I have a dataframe of the following format.
df
A B Target
5 4 3
1 3 4
I am finding the correlation of each column (except Target) with the Target column using pd.DataFrame(df.corr().iloc[:-1,-1])
.
But the issue is - size of my actual dataframe is (216, 72391)
which atleast takes 30 minutes to process on my system. Is there any way of parallerize it using a gpu ? I need to find the values of similar kind multiple times so can't wait for the normal processing time of 30 minutes each time.
Here, I have tried to implement your operation using numba
import numpy as np
import pandas as pd
from numba import jit, int64, float64
#
#------------You can ignore the code starting from here---------
#
# Create a random DF with cols_size = 72391 and row_size =300
df_dict = {}
for i in range(0, 72391):
df_dict[i] = np.random.randint(100, size=300)
target_array = np.random.randint(100, size=300)
df = pd.DataFrame(df_dict)
# ----------Ignore code till here. This is just to generate dummy data-------
# Assume df is your original DataFrame
target_array = df['target'].values
# You can choose to restore this column later
# But for now we will remove it, since we will
# call the df.values and find correlation of each
# column with target
df.drop(['target'], inplace=True, axis=1)
# This function takes in a numpy 2D array and a target array as input
# The numpy 2D array has the data of all the columns
# We find correlation of each column with target array
# numba's Jit required that both should have same columns
# Hence the first 2d array is transposed, i.e. it's shape is (72391,300)

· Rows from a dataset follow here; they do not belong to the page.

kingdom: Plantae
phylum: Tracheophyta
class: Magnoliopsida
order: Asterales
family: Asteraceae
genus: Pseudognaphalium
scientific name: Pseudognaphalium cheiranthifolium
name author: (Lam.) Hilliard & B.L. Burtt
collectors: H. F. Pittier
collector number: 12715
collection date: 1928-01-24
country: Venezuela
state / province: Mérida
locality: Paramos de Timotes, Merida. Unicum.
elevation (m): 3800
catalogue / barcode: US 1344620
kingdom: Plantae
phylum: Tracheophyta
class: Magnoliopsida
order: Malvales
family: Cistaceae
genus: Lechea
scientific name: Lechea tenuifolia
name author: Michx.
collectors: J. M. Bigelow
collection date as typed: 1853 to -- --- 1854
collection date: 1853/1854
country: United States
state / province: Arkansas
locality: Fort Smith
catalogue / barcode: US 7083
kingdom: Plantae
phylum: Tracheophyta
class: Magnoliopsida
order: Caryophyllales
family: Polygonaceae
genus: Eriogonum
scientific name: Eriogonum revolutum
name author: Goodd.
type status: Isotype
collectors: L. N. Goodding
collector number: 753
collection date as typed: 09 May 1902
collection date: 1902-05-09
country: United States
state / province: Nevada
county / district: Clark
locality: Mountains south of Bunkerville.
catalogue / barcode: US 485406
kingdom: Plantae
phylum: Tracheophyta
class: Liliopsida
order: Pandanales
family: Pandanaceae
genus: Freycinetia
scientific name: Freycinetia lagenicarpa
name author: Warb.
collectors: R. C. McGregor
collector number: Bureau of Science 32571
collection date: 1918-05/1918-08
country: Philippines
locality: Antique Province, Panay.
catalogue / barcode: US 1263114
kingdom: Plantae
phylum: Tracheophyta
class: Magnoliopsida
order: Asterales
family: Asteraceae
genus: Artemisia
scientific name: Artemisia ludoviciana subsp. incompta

# while target array's shape is (300,)
def do_stuff(df_values, target_arr):
# Just create a random array to store result
# df_values.shape[0] = 72391, equal to no. of columns in df
result = np.random.random(df_values.shape[0])
# Iterator over each column
for i in range(0, df_values.shape[0]):
# Find correlation of a column with target column
# In order to find correlation we must transpose array to make them compatible
result[i] = np.corrcoef(np.transpose(df_values[i]), target_arr.reshape(300,))[0][1]
return result
# Decorate the function do_stuff
do_stuff_numba = jit(nopython=True, parallel=True)(do_stuff)
# This contains all the correlation
result_array = do_stuff_numba(np.transpose(df.T.values), target_array)
Link to colab notebook.
You should take a look at dask. It should be able to do what you want and a lot more.
It parallelizes most of the DataFrame functions.